Created on 25 Jun 2026

Authors

Suriya Baskar, Rishi R Patel, Brandon Rose, Sawyer Bawek, Ashish Samaddar, Tao Xu, Michael O'Rorke, Deepak Vadehera, Timothy J Brown, Nicholas Hornstein, Udhayvir Singh Grewal

Published in

Supportive care in cancer : official journal of the Multinational Association of Supportive Care in Cancer. Volume 34. Issue 7. Jun 25, 2026. Epub Jun 25, 2026.

Abstract

The incidence of neuroendocrine neoplasms (NENs) is rising, particularly among younger patients, but data comparing early-onset (EO-NENs) and average-onset (AO-NENs) remain limited. Using the National Inpatient Sample (2016-2020), we compared patient characteristics, symptom burden, and outcomes between these groups.
Hospitalizations with NENs were identified using ICD-10 codes and stratified as EO (< 50 years) or AO (≥ 50 years). Demographics, comorbidities, symptom burden, interventions, and outcomes were compared using t-tests, chi-squared tests, and logistic regression analysis (p < 0.001 significant because of Bonferroni correction).
We identified 22,555 EO-NEN and 149,470 AO-NEN hospitalizations. EO-NEN patients were more often female (55% vs. 49%). Private insurance was more common in EO-NENs (59% vs. 28%, p < 0.001). EO-NENs were more frequently intestinal or thymic in origin.

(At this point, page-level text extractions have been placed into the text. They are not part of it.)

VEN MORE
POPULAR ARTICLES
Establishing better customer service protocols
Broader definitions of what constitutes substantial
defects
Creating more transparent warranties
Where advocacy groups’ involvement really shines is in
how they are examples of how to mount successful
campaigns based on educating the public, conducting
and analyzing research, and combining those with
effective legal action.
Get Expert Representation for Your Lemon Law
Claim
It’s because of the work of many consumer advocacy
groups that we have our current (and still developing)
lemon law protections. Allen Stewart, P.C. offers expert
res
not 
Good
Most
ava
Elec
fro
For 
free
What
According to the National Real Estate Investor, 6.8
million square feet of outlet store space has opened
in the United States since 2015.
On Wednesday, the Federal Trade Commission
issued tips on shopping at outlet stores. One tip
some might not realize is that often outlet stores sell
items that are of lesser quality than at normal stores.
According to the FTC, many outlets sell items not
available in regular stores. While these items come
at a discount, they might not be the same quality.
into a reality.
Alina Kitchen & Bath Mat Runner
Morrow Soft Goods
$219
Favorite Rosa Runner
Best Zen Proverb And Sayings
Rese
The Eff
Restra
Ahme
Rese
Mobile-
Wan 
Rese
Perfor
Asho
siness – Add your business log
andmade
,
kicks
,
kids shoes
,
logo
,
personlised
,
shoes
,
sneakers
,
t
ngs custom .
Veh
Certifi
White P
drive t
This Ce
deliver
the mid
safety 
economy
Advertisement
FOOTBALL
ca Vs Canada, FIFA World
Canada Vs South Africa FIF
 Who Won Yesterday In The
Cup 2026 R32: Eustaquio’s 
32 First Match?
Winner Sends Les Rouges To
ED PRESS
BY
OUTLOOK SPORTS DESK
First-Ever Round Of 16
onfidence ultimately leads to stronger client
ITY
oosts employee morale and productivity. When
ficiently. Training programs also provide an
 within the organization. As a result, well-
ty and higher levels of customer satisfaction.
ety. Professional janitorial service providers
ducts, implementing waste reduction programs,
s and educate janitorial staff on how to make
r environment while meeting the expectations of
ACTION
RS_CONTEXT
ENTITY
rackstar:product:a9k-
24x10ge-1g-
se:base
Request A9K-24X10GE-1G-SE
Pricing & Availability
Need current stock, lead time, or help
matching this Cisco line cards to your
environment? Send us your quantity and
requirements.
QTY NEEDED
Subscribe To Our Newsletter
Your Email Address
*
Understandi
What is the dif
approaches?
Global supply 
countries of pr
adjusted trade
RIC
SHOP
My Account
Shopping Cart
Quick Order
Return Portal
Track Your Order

Symptom burden was higher in EO-NENs, including nausea/vomiting (8.6% vs. 4.7%), constipation (13.9% vs. 10.8%), abdominal pain (1.9% vs. 1.3%), and anxiety (18.3% vs. 14.0%; all p < 0.001). AO-NENs experienced more acute complications (heart failure, cardiac arrest). Multivariate analysis showed no significant difference in odds of inpatient mortality between both cohorts. EO-NEN hospitalizations had higher rates of treatment with chemotherapy (6.1% vs. 4.2%) and surgical resection.
EO-NENs represent a clinically distinct subset with greater symptom burden but fewer acute complications and similar mortality compared to AO-NENs. These findings highlight the need for age-tailored care pathways and further research into the unique biology driving EO-NENs.

PMID:
42348007
Bibliographic data and abstract were imported from PubMed on 25 Jun 2026.